In 1963, the "Hot Line" communications link between Washington and Moscow went into operation.
In 1967, the Senate confirmed the appointment of Thurgood Marshall as the first black justice on the U.S. Supreme Court.
In 1983, Guion S. Bluford Jr. became the first black American astronaut to travel in space as he blasted off aboard the Challenger.
In 1984, the space shuttle Discovery was launched on its inaugural flight.
In 1986, Soviet authorities arrested Nicholas Daniloff, a correspondent for U.S. News and World Report, as a spy a week after American officials arrested Gennadiy Zakharov, a Soviet employee of the United Nations, on espionage charges in New York. (Both men were later released.)
In 1987, a redesigned space shuttle booster, created in the wake of the Challenger disaster, roared into life in its first full-scale test-firing near Brigham City, Utah.
In 1989, a federal jury in New York found "hotel queen" Leona Helmsley guilty of income tax evasion, but acquitted her of extortion. (Helmsley ended up serving 18 months behind bars, a month at a halfway house and two months under house arrest.)
In 1991, Azerbaijan declared its independence, joining the stampede of republics seeking to secede from the Soviet Union.

Ten years ago:
Republicans opened their national convention in New York, with speakers belittling Democratic Sen. John Kerry as a shift-in-the-wind campaigner unworthy of the White House and lavishing praise on President George W. Bush as a steady, decisive leader in an age of terrorism. President Bush ignited a Democratic inferno of criticism by suggesting on NBC's "Today" show that an all-out victory against terrorism might not be possible.

Five years ago:
Voters in Japan ousted the country's conservatives after more than a half century of rule and put the untested Democratic Party of Japan in control. The space shuttle Discovery docked at the international space station, delivering a full load of gear and science experiments. Chula Vista, California, came up big late to win the Little League World Series, defeating Taoyuan, Taiwan, 6-3.

One year ago:
Indonesia's highest court upheld a death sentence for Lindsay Sandiford, a British woman convicted of smuggling $2.5 million worth of cocaine into the resort island of Bali.
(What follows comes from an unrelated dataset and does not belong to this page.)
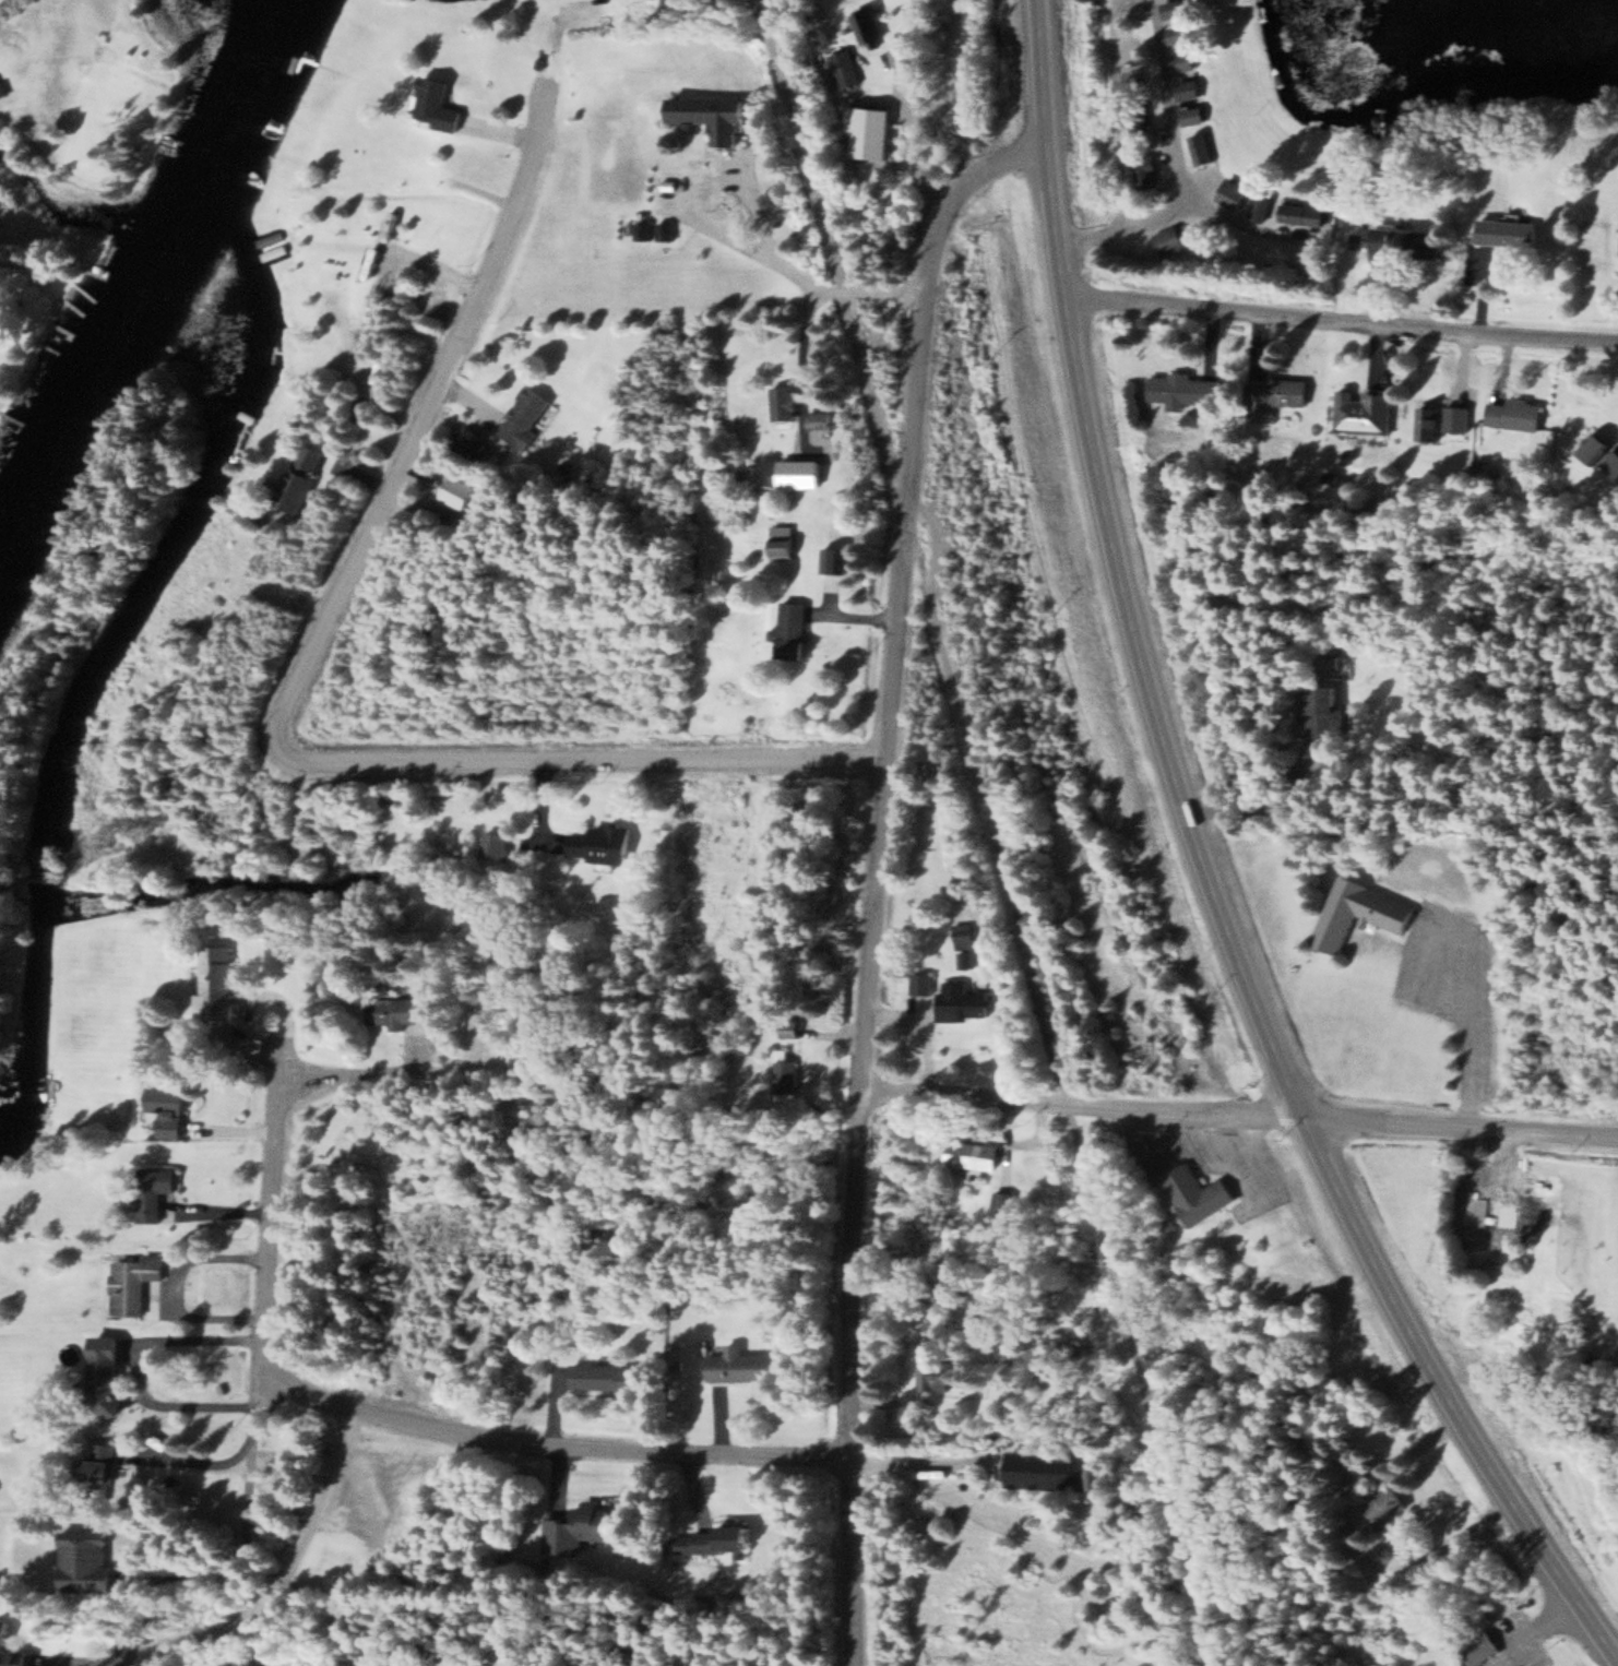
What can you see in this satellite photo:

Seamus Heaney, 74, who won the Nobel Prize for literature and gained a global reputation as Ireland's greatest poet since William Butler Yates, died in Dublin.

Today's Birthdays:
Actor Bill Daily is 87. Actress Elizabeth Ashley is 75. Actor Ben Jones is 73. Cartoonist R. Crumb is 71. Olympic gold medal skier Jean-Claude Killy is 71. Actress Peggy Lipton is 67. Comedian Lewis Black is 66. Actor Timothy Bottoms is 63. Actor David Paymer is 60. Jazz musician Gerald Albright is 57. Actor Michael Chiklis is 51. Music producer Robert Clivilles is 50. Actress Michael Michele is 48. Country musician Geoff Firebaugh is 46. Country singer Sherrie Austin is 43. Rock singer-musician Lars Frederiksen (Rancid) is 43. Actress Cameron Diaz is 42. Rock musician Leon Caffrey (Space) is 41. TV personality Lisa Ling is 41. Rock singer-musician Aaron Barrett (Reel Big Fish) is 40. Actor Michael Gladis is 37. Rock musician Matt Taul (Tantric; Days of the New) is 36. Tennis player Andy Roddick is 32. Rock musician Ryan Ross is 28. Actor Cameron Finley is 27.

Thought for Today:
"Walk on air against your better judgement." — Seamus Heaney (1939-2013).